- _Directions_:
1) Say whether each statement agrees with the piece about last year, answering yes or no and quoting the words that decide it: (a) The writer got a haircut in April. (b) The writer liked the new bangs right away. (c) The writer started work in June.
2) Write the next part of the piece about last year, picking up right after its final sentence.
(Excerpt provided begins)
Around this time last year was really sweet. Everything seemed so nice and together. That wasn’t all the case, no. Around this time I lost one of my oldest friends from OSA. I remember being so sure I’d never speak to her again. Though that isn’t all true now, is it.No, I was very unhappy. School work was getting dumber, teachers stopped caring so I inevitably did as well. I drew in class, I wouldn’t even look up at the white board to see if there was anything due. I still managed A’s.
April was nice too. The weather grew even warmer, and I didn’t even have too bad of allergies. I got a haircut, I remember I grew out my bangs and they grew so long they weren’t really even bangs anymore, they were just swooped to the side. So I got these Betty Page looking bangs and I didn’t like them at first. My face is long so with short bangs it made my face look longer. But I grew to like them, they were different, and sometimes different is good. April would have counted to be the crunch time one-month before fanime. The best weekend ever. I remember also starting work around that time. February or March was when I started. I felt so new, and I was, but I was quiet. I couldn’t talk to anyone about anything I liked without getting weird eyes. I love comics and anime and cosplay, and not many people do, sooo. But my co-workers ended up liking m- no.. no they didn’t.
(Excerpt provided ends)
(Data supplied begins)
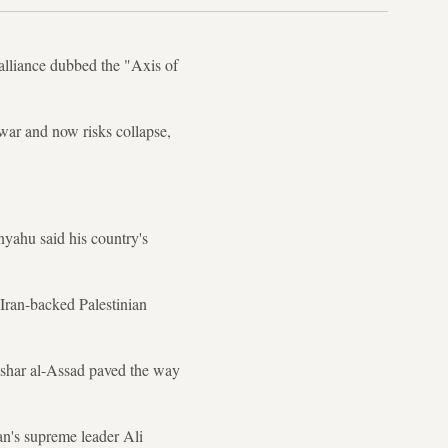
 alliance dubbed the "Axis of
 war and now risks collapse,
yahu said his country's
e Iran-backed Palestinian
Bashar al-Assad paved the way
an's supreme leader Ali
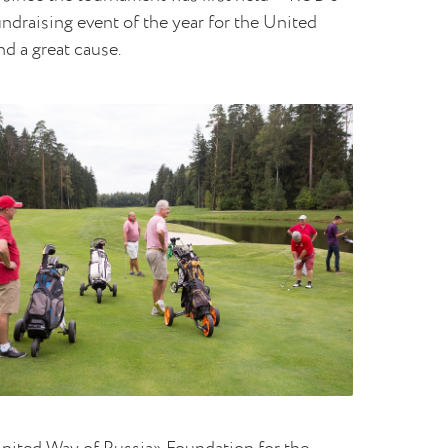
ndraising event of the year for the United
nd a great cause.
(Data supplied ends)
- _Results in order_:
1)
(a) Yes: "I got a haircut"
(b) No: "I didn’t like them at first."
(c) No: "February or March was when I started."

2)
April was bad though. And it was more real than anything ever.
A year later, here I am, having got too close to people I shouldn’t have. Feeling sad all the time and still not taking care of myself. I feel it. I get these moments during the day where my breathing is suspended by anxiety. I start to panic but I know I have little reason to do so. I get shaky and I want to cry, but I know if I just close my eyes and breath slowly, it would go away. April is a bad time for me. Talk about anxieties. I think just hearing happy birthday would cause all these things for me. I know I won’t be able to help it, so what will I do? Is it selfish for me to feel like this? How am I to say I like celebrating other peoples’ birthdays but I loathe my own. I work that day. I will be around the ones I know and the ones I care about. I want to believe I never told them my birthday and it will be a normal day for everyone and I won’t have to hear it. I am scared. I wish that day never existed, or at least its associations to me. I want that day to not happen- though it will. And people will wish me a happy birthday, and I will laugh and say thank you. Just like last year. I cry almost every year on my birthday, I just do. It’s like a ritual. I just get so overwhelmed with this scary shaky feeling and there is no where to run and only so many times one can smile and mask what they’re feeling before, well before the attacks commence.
No one will read this, I hope at least, that would suck, I just need to vent. I need to write what I’m feeling. I need to remember that april is bad for me.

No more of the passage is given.